Ärzteschaft

BGH-Urteil bedeutet für Ärzte keinen Freibrief

  • Montag, 25. Juni 2012
Uploaded: 16.05.2012 17:04:12 by mis
Frank Ulrich Montgomery

Berlin – „Mitnichten darf sich der Arzt Geschenke von Pharmafirmen schenken lassen!“ Das hat der Präsident der Bundesärztekammer, Frank Ulrich Montgomery nach einem Urteil des Bundesgerichtshofes (BGH) im Gespräch mit dem Deutschlandfunk klarge­stellt. Er wies auf zwei Rechtskreise hin, nach denen das „klar verboten ist“: „Im ärzt­lichen Berufsrecht steht, dass er bis hin zum Verlust der Approbation sich damit berufs­unwürdig macht, und im sogenannten Kassenarztrecht […]gibt es zwei Paragrafen, die ihm das ebenfalls verbieten, und das ist auch gut so“, so der BÄK-Präsident.

Der BGH hatte am vergangenen Freitag entschieden, dass Vertragsärzte, die von einem Pharmaunternehmen Vorteile als Gegenleistung für die Verordnung von Arzneimitteln entgegennehmen, sich nicht wegen Bestechlichkeit strafbar machen. Der Straftatbestand der Bestechlichkeit wäre nämlich nur dann erfüllt, wenn es sich beim niedergelassenen Vertragsarzt um einen Amtsträger oder einen Beauftragten der gesetzlichen Krankenkassen handeln würde. Das hat der BGH verneint.

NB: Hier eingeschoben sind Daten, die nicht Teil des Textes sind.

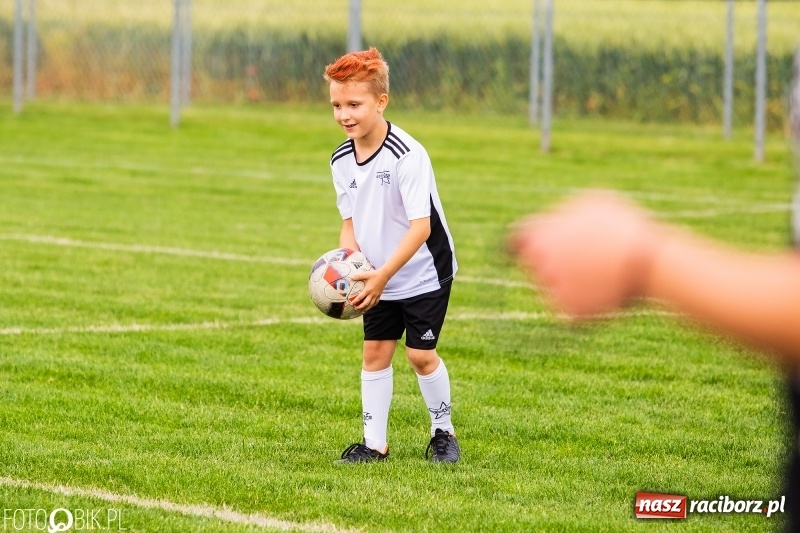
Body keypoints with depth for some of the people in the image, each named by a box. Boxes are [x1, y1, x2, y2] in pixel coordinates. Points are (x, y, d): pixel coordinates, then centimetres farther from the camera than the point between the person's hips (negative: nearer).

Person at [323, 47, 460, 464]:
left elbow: (421, 226, -27)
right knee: (375, 352, 4)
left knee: (421, 353, -5)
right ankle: (375, 444, 11)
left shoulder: (408, 156, -25)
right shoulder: (342, 160, -3)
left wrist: (383, 274, -31)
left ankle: (443, 433, 17)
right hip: (378, 277, 6)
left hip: (423, 272, -6)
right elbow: (351, 222, 7)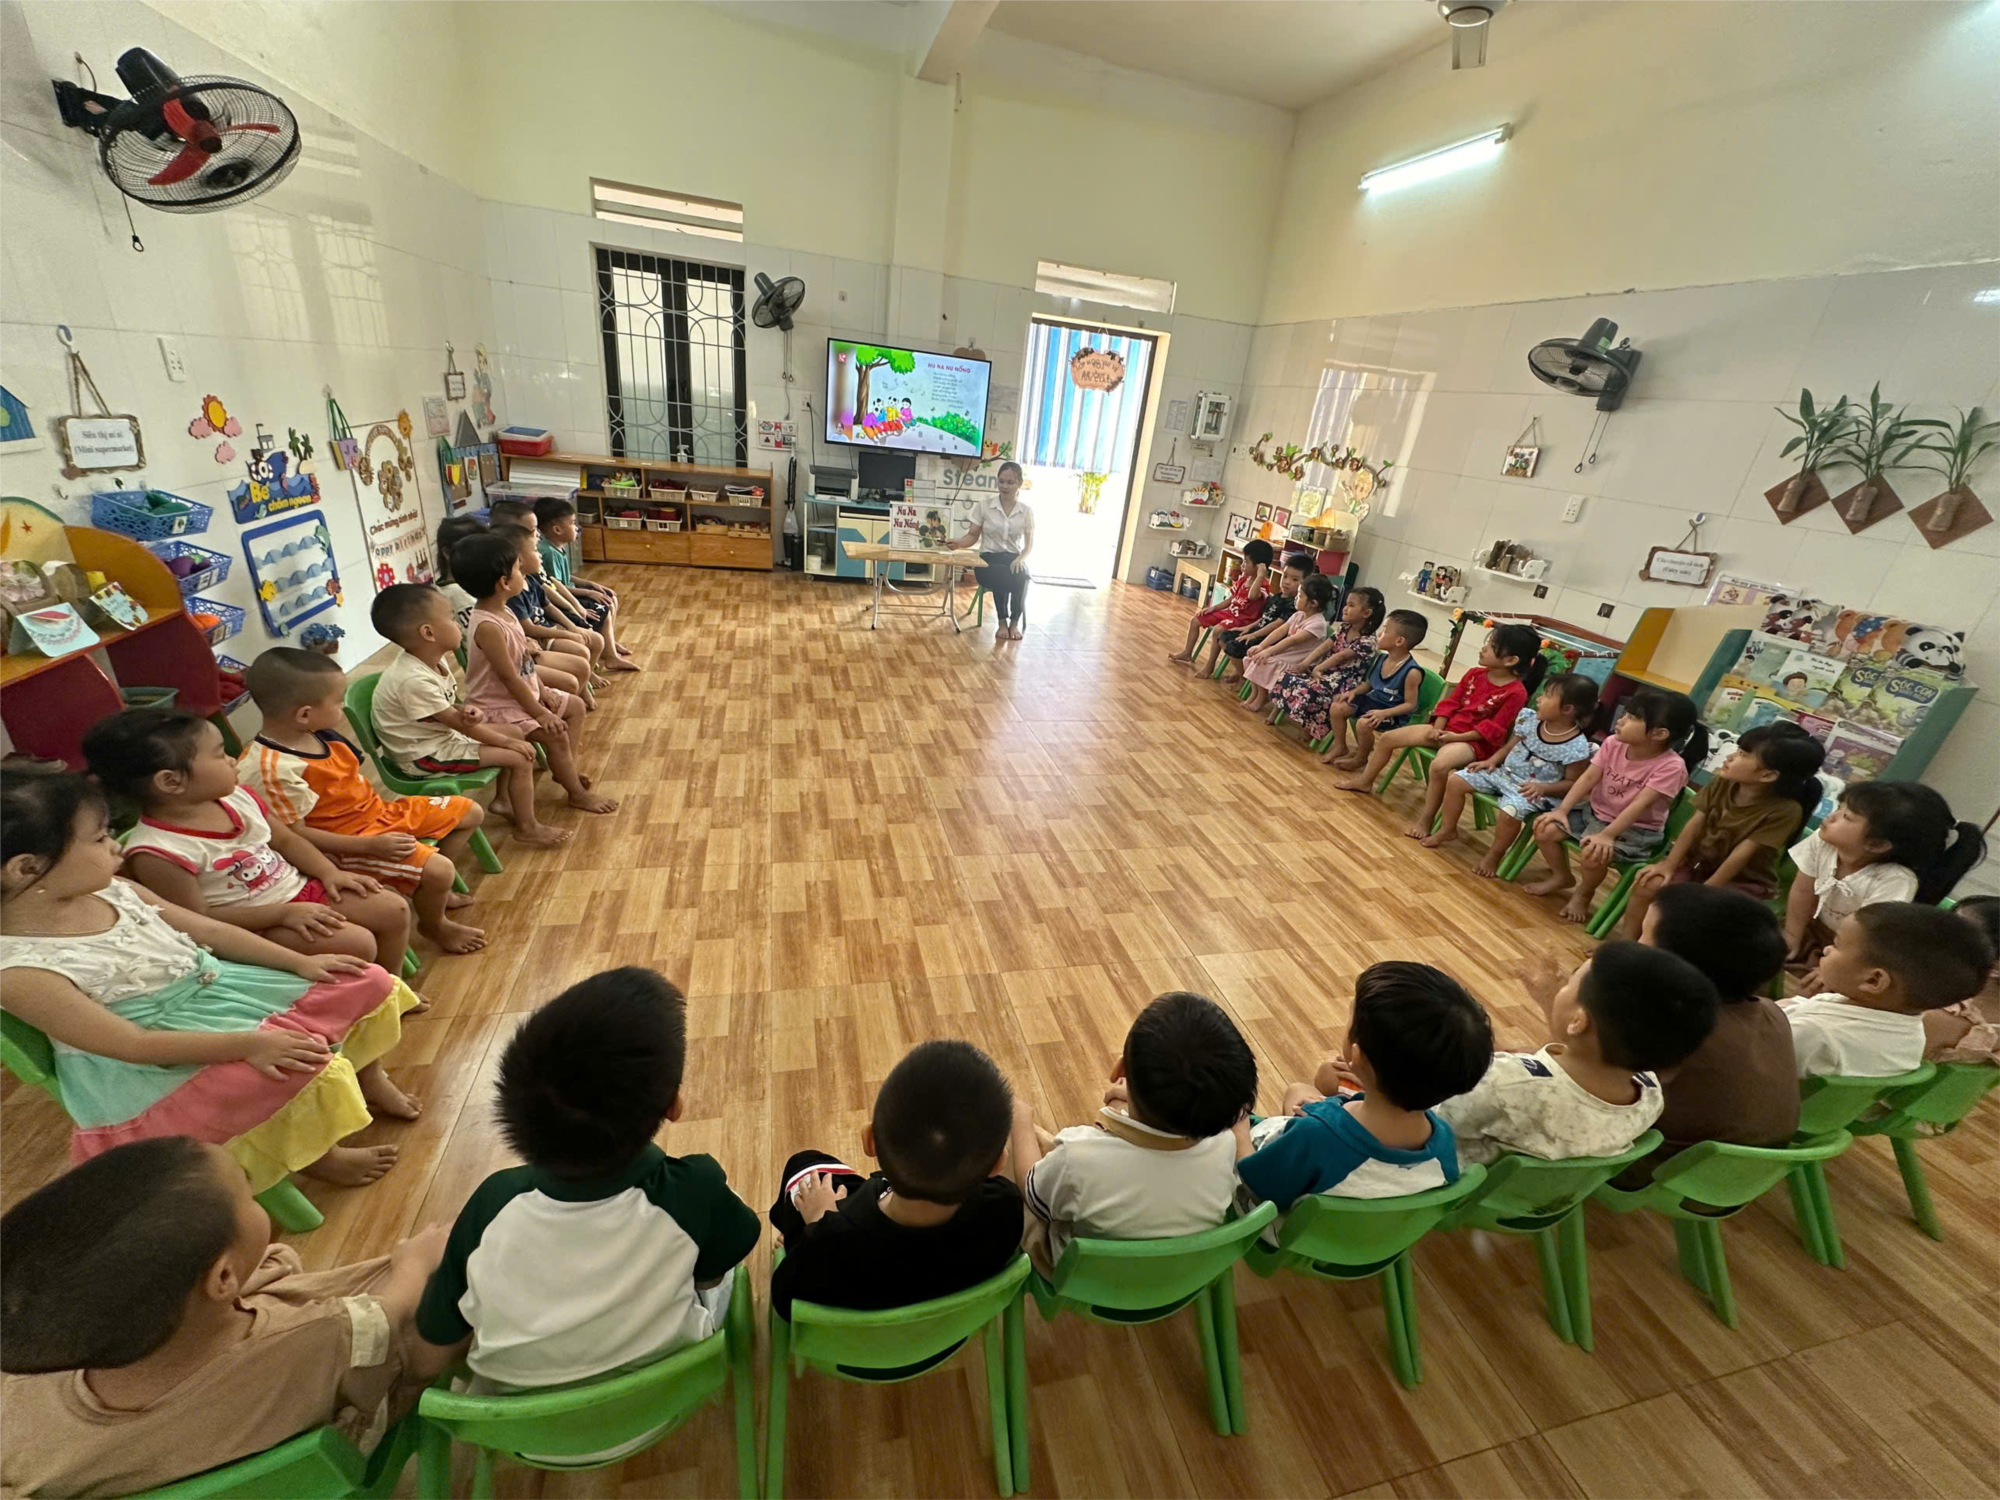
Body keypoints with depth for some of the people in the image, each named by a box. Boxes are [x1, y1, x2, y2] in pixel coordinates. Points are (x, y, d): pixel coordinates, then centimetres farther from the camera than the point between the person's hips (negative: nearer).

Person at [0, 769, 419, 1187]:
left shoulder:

„Laut dem BGH kann man einen freiberuflich tätigen Arzt, der für die Patienten da ist und nicht für die Krankenkassen, eben nicht bestechen. Das muss man auf anderen Rechtskreisen regeln, und das ist geregelt“, so Montgomery. Er betonte, das Gericht sei hier „einen sehr guten Weg gegangen.“

Andernfalls wäre der Vertragsarzt ein Amtsträger der Krankenkassen und müsste bei all seinen Handlungen immer die materiellen Interessen der Krankenkassen vor die Interessen der Patienten stellen. Der BÄK-Präsident erläuterte, die Korruptions­vorschriften des Strafgesetzbuches seien auf freie Unternehmer und Freiberufler nicht anwendbar.

Sie seien für Beamte und Angestellte des Staates oder großer öffentlicher Unternehmen gemacht. Der Begriff der Korruption gelte also für Vertragsärzte nicht. „Dennoch dürfen Ärzte keine Geschenke annehmen, sie dürfen also nicht ihr Auftreten gegenüber dem Patienten von Zuwendungen der Pharmaindustrie abhängig machen“, betonte Montgomery.